CJ Express Pumps Up the Big Screen


The average consumer spends 100 seconds refueling a vehicle. During that time, he or she usually contemplates passing traffic or stares into space. This puts refueling on the same mind-numbing scale as watching paint dry.

Among the few people in America who can escape such brain drain are the 3,500 residents of Marysville, Kan. Since November, CJ Express has engaged patrons’ minds -- and wallets -- with pump-mounted video displays. Via a 10.4-inch screen, the Applause Media System shows movie ads, c-store deals and dispenses free cinema tickets. Since the single-store operator is near a highway outside of town, promotions also appeal to residents of adjacent rural communities.

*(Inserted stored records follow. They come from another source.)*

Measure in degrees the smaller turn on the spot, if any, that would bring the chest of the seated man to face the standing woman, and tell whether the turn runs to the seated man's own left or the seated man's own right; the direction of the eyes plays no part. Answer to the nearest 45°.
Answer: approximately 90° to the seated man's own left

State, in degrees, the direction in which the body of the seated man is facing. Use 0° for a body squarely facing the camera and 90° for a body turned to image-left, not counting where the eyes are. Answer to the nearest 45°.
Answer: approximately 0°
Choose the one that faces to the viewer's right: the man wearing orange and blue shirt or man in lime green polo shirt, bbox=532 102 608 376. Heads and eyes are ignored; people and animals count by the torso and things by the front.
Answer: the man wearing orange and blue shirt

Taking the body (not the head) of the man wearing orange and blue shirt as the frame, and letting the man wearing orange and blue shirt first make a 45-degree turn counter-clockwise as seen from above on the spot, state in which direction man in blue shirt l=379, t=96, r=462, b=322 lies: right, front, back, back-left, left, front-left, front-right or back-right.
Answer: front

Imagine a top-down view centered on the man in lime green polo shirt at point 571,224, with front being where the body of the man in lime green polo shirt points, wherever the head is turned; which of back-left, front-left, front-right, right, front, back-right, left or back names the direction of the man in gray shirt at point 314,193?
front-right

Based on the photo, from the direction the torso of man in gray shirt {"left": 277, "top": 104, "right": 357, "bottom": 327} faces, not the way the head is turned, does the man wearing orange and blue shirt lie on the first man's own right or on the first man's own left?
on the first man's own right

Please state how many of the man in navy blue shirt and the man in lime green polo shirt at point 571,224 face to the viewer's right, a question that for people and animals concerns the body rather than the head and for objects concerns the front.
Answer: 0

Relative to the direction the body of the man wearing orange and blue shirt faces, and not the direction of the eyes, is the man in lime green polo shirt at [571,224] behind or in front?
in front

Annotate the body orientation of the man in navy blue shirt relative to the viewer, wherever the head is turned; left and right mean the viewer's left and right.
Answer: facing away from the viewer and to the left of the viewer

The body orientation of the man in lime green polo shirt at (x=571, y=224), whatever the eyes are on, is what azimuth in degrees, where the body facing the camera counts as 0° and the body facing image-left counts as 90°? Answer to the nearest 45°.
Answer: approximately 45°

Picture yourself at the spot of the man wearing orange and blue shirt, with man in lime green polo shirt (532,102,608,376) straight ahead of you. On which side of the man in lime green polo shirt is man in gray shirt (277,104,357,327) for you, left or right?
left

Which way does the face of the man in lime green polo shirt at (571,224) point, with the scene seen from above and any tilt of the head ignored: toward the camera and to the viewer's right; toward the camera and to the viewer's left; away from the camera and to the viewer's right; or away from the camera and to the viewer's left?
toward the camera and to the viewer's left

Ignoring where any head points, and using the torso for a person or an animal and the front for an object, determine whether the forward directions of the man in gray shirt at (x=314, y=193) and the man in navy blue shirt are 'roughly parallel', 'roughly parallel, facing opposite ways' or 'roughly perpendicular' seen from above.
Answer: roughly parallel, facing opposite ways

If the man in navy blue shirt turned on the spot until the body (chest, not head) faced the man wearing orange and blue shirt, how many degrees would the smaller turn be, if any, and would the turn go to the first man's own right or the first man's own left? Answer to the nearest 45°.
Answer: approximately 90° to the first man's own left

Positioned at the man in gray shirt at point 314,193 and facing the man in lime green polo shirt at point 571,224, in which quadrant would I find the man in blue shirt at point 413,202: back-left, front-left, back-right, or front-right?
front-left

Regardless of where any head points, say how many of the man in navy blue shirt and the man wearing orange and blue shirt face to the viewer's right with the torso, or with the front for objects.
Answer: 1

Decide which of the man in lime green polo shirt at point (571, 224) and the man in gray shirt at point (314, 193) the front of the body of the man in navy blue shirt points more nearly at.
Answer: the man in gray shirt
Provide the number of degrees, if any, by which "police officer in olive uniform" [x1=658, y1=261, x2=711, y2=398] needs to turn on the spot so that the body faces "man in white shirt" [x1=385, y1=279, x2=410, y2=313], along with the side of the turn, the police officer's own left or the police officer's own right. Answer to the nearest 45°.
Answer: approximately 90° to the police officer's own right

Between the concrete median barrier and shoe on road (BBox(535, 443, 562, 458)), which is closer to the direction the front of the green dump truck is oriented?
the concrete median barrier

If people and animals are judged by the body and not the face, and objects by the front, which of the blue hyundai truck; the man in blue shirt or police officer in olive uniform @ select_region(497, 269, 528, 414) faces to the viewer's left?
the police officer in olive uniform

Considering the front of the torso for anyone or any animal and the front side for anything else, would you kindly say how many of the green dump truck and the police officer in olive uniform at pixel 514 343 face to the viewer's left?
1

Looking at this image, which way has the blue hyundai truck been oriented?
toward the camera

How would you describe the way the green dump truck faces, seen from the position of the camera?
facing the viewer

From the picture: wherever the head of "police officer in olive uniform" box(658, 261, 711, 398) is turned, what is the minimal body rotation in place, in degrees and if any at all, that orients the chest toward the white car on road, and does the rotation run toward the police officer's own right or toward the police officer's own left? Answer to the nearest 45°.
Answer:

“People hear about the movie coupons and it draws them,” said Operations Manager Chad Kramer, who launched CJ’s self-serve gas business 10 years ago and the accompanying store five years ago. “Then they see the stuff on the screen about the store. This can drive them from a low-margin product like fuel to a higher-margin category like deli or other items. I have 300 to 400 customers a day who see these ads.”
Two other c-stores operate in CJ’s market.  But the Applause Media system has differentiated CJ and made it more of a destination, said Kramer. “When you’re in a small town, you get a lot of word-of-mouth advertising. It helps retain existing customers and encourages new customers to return,” he said.
Supplied by Greensboro, N.C.-based Gilbarco Veeder-Root, the Applause pumps replaced Gilbarco’s Advantage pumps. CJ operates four gas dispensers with eight pumps, and two diesel dispensers with four pumps. The store is 3,200 square feet, and the business is owned by Kramer Oil Co.
Vince Holbrook, project manager, marketing communications for Gilbarco, said CJ is the only gas client that has developed such a “unique, creative application” for Applause. The idea, said Kramer, came about when he and Alex Schultz, a friend and owner of the local Astro 3 movie theatre, were discussing ways to promote business.
Schultz purchased the circa 1912 downtown theatre a few years ago. He wanted to highlight the historic restoration and attract patrons from Marysville and surrounding towns. “There’s been lots of excitement,” said Kramer. “It’s not just about seeing a movie — it’s about seeing something new. There have been stories in the local paper and it’s something people are talking about.”
Kramer and Schultz entered a “mutually beneficial barter agreement.” The first 25 to 30 seconds of the 100-second pump presentation is devoted to Shultz’ business. There is a screenshot of each of the three movies playing. When customers finish refueling, they can push a button and receive a two-for-one movie ticket coupon which is valid for Monday nights, a historically slow time. Most people requesting coupons are couples in their 30s or 40s.
Remaining time is devoted to promotions from CJ and its suppliers. CJ’s self-serve soft ice cream is often highlighted, along with deli sandwiches and Paradise frozen drinks.  Drinks and ice cream are not widely offered elsewhere. “The store ads make the customer think about more than beer and cigarettes,” noted Kramer. New items, such as iced coffee, are also featured, as are price promotions on beer, Gatorade, energy drinks, snacks and other merchandise.  “If there’s a store coupon involved, they usually buy something in addition to redeeming the coupon. If it’s a coffee special, they’ll buy a doughnut or fresh pastry.”
Applause has extensive audio/visual capabilities as well. Kramer can create material or use outside clips. Gilbarco, he adds, supplies stock art for “almost every c-store type item.” It also provides 150 videos of current ads from companies including Planters and Anheuser-Busch.  Anheuser-Busch’s popular squirrel TV ad has been featured. All changes can be made online.
Kramer updates movie and store promotions monthly, and rotates them by time of day. Afternoons may focus on beer or Gatorade, while snacks work well late at night. “It’s important to keep it fresh,” he added. Fuel pumps are open 24 hours, and the store operates from 5 a.m. to 11 p.m. 
Kramer says it is difficult to calculate the exact return-on-investment on Applause: his store is only five years old, the technology has been in place less than a year and there have been dramatic fluctuations in gas prices and the economy. Generally, though, the impact has been positive. 
Fuel sales increased 10.8 percent in June 2010 compared to June 2009, and store sales grew 9 percent. Heavily promoted categories including bottled water, Gatorade and energy drinks have each seen 25-percent increases. Deli, including ice cream, grew 13 percent, while beer gained 9 percent. 
Out of 646 store coupons printed during June 2010, 154 were redeemed. In overall sales, CJ now accounts for half of total revenues generated by Kramer Oil. Created in the 1940s, Kramer Oil supplies bulk fuel to farmers.
Promotions have taught Kramer how to be a better merchant. “It has made me pay attention to what customers like and whether a promotion is working. It has taught me to stay away from generic things people know you have. It’s more important, for example, to tell them that you carry four types of juice since they may not think of you for something like V8,” he said. “The idea is to grab people’s attention.”